For the first time in four years, half of the law firms surveyed said they made fewer summer associate offers than the previous year, according to a NALP press release (PDF) and report (PDF). That is “a marked change from the previous two years where most firms reported that they made more offers than the previous year,” the report says.
NALP executive director James Leipold said it’s unclear if associate salary increases contributed to a slight dampening in recruiting volumes. “From the 30,000-foot level,” he said in the report, “it is clear that law firms continue to face pressure to carefully evaluate lawyer staffing levels at every juncture.”
The percentage of callback interviews that resulted in offers for summer positions declined only slightly last year, decreasing from 53.8 to 53.3 percent. In 2006 and 2007, before the economic downturn, the percentage was 62.7 and 60 percent. The low was 36.4 percent in 2009.

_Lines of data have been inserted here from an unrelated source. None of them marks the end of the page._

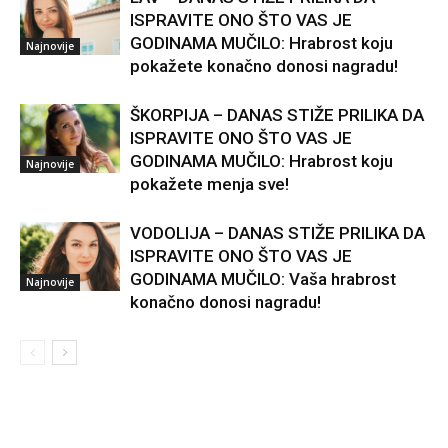
ISPRAVITE ONO ŠTO VAS JE
GODINAMA MUČILO: Hrabrost koju
Najnovije
pokažete konačno donosi nagradu!
ŠKORPIJA – DANAS STIŽE PRILIKA DA
ISPRAVITE ONO ŠTO VAS JE
GODINAMA MUČILO: Hrabrost koju
Najnovije
pokažete menja sve!
VODOLIJA – DANAS STIŽE PRILIKA DA
ISPRAVITE ONO ŠTO VAS JE
GODINAMA MUČILO: Vaša hrabrost
Najnovije
konačno donosi nagradu!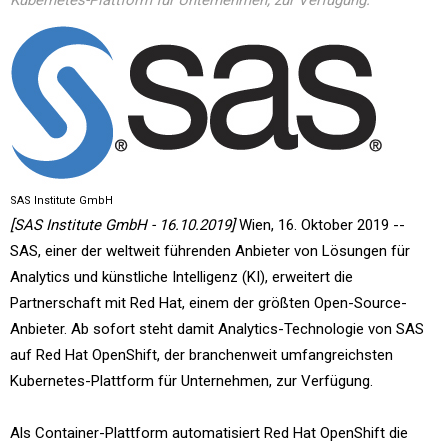
Kubernetes-Plattform für Unternehmen, zur Verfügung.
SAS Institute GmbH
[SAS Institute GmbH - 16.10.2019]
Wien, 16. Oktober 2019 --
SAS, einer der weltweit führenden Anbieter von Lösungen für
Analytics und künstliche Intelligenz (KI), erweitert die
Partnerschaft mit Red Hat, einem der größten Open-Source-
Anbieter. Ab sofort steht damit Analytics-Technologie von SAS
auf Red Hat OpenShift, der branchenweit umfangreichsten
Kubernetes-Plattform für Unternehmen, zur Verfügung.
Als Container-Plattform automatisiert Red Hat OpenShift die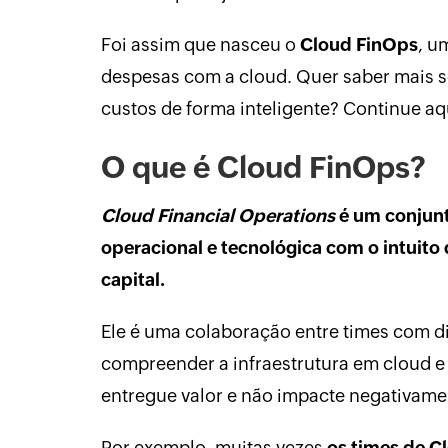
Foi assim que nasceu o
Cloud FinOps
, u
despesas com a cloud. Quer saber mais s
custos de forma inteligente? Continue aq
O que é Cloud FinOps?
Cloud Financial Operations
é um conjunt
operacional e tecnológica com o intuito
capital.
Ele é uma colaboração entre times com di
compreender a infraestrutura em cloud e 
entregue valor e não impacte negativame
Por exemplo, muitas vezes
os times de C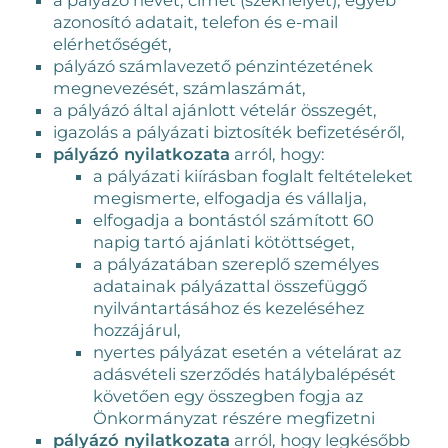
azonosító adatait, telefon és e-mail
elérhetőségét,
pályázó számlavezető pénzintézetének
megnevezését, számlaszámát,
a pályázó által ajánlott vételár összegét,
igazolás a pályázati biztosíték befizetéséről,
pályázó nyilatkozata
arról, hogy:
a pályázati kiírásban foglalt feltételeket
megismerte, elfogadja és vállalja,
elfogadja a bontástól számított 60
napig tartó ajánlati kötöttséget,
a pályázatában szereplő személyes
adatainak pályázattal összefüggő
nyilvántartásához és kezeléséhez
hozzájárul,
nyertes pályázat esetén a vételárat az
adásvételi szerződés hatálybalépését
követően egy összegben fogja az
Önkormányzat részére megfizetni
pályázó nyilatkozata
arról, hogy legkésőbb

Among employers of all sizes, the median number of offers also decreased slightly, from 12 to 11.5. The high was 15 in 2007, and the low was seven in 2009.
Leipold said in the report that small summer associate programs are the norm, although in New York “the competition for top talent remains fierce.” He also said in the press release that law school graduating class sizes would continue to shrink through at least 2019, leaving fewer students competing for jobs.
About 400 employers, mostly law firms, provided information on recruiting activity. More than 70 percent of the responses were from law firms with more than 250 lawyers.